## WHAT IS EXPECTED
The required output is every line from the one with "Print R, t and distortion with 6 decimals and" through the final line of the data below, unchanged.

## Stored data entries

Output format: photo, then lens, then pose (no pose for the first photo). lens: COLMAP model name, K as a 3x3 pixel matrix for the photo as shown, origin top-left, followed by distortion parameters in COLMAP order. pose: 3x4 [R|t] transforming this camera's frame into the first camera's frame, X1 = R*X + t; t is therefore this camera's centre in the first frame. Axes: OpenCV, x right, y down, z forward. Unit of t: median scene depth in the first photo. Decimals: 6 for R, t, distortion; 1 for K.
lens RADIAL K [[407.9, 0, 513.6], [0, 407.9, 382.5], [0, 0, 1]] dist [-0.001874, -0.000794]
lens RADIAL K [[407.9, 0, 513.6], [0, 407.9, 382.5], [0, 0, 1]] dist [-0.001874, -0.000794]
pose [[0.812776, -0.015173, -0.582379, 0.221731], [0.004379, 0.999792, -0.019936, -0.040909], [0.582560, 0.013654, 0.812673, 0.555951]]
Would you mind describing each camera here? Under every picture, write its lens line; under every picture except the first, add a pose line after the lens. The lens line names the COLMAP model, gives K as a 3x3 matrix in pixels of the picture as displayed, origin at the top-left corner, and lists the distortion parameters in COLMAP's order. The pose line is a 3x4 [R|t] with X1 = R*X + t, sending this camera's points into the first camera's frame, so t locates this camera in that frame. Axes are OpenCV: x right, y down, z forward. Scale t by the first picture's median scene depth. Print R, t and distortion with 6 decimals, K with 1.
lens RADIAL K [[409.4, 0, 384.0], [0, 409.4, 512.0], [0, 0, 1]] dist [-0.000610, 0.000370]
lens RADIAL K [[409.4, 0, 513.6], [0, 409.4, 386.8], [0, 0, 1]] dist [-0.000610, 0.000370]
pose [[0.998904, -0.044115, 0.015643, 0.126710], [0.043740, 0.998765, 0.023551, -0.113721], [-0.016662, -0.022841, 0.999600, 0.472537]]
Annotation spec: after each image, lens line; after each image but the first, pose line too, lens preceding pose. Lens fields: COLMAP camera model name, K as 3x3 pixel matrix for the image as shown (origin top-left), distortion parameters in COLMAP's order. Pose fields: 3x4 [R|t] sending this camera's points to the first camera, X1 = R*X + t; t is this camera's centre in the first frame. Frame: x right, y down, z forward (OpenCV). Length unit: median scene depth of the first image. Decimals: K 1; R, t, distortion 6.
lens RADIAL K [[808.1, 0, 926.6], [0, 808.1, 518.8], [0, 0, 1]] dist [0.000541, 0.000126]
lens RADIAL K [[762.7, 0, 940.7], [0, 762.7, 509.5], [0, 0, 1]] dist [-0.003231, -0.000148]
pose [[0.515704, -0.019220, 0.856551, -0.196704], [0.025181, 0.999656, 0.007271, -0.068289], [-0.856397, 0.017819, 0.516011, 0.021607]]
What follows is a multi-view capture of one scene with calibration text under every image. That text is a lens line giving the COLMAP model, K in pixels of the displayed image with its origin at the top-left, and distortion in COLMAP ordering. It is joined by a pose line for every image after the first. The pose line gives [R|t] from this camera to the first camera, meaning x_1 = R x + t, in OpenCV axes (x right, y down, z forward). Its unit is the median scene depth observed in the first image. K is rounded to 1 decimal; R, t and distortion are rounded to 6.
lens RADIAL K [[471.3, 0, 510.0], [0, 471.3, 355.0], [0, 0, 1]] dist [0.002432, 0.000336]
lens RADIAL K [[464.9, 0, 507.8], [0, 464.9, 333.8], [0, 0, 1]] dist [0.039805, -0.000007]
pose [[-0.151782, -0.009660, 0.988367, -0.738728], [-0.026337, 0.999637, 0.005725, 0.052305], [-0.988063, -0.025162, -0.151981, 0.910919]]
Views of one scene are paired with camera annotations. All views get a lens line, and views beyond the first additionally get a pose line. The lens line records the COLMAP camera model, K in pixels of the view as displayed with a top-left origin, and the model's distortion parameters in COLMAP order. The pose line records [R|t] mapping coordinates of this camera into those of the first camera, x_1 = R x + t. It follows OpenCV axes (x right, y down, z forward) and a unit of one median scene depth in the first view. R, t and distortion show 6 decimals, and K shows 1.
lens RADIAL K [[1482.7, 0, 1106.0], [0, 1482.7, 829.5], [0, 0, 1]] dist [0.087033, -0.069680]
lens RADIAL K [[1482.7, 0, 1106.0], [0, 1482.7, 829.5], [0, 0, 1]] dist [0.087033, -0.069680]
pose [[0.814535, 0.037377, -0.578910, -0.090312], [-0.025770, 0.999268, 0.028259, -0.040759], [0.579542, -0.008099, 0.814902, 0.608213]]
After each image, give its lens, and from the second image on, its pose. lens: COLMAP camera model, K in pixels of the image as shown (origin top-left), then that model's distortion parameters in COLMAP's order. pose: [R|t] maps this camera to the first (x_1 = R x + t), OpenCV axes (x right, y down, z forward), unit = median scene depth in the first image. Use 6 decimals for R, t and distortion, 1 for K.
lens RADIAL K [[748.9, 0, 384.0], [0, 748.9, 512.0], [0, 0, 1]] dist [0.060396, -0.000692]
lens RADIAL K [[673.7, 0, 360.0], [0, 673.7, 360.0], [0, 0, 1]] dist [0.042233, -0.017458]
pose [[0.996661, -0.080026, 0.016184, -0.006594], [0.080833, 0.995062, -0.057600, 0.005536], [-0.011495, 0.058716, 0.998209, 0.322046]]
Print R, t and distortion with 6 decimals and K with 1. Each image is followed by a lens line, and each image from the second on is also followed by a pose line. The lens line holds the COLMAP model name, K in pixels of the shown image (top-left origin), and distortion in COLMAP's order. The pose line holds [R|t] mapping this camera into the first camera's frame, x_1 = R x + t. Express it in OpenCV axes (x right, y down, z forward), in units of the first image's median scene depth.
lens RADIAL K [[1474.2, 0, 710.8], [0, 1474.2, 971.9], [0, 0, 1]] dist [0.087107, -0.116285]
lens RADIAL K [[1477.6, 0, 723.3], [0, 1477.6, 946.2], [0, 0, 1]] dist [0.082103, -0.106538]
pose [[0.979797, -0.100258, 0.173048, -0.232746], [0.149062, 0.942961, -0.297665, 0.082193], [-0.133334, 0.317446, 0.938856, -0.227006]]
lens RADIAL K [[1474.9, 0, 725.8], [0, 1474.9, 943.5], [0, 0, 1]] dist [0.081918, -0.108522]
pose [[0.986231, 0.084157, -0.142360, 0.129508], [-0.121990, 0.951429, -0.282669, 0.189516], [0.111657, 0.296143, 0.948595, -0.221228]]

## RESPONSE TO THIS EXERCISE
Print R, t and distortion with 6 decimals and K with 1. Each image is followed by a lens line, and each image from the second on is also followed by a pose line. The lens line holds the COLMAP model name, K in pixels of the shown image (top-left origin), and distortion in COLMAP's order. The pose line holds [R|t] mapping this camera into the first camera's frame, x_1 = R x + t. Express it in OpenCV axes (x right, y down, z forward), in units of the first image's median scene depth.
lens RADIAL K [[1474.2, 0, 710.8], [0, 1474.2, 971.9], [0, 0, 1]] dist [0.087107, -0.116285]
lens RADIAL K [[1477.6, 0, 723.3], [0, 1477.6, 946.2], [0, 0, 1]] dist [0.082103, -0.106538]
pose [[0.979797, -0.100258, 0.173048, -0.232746], [0.149062, 0.942961, -0.297665, 0.082193], [-0.133334, 0.317446, 0.938856, -0.227006]]
lens RADIAL K [[1474.9, 0, 725.8], [0, 1474.9, 943.5], [0, 0, 1]] dist [0.081918, -0.108522]
pose [[0.986231, 0.084157, -0.142360, 0.129508], [-0.121990, 0.951429, -0.282669, 0.189516], [0.111657, 0.296143, 0.948595, -0.221228]]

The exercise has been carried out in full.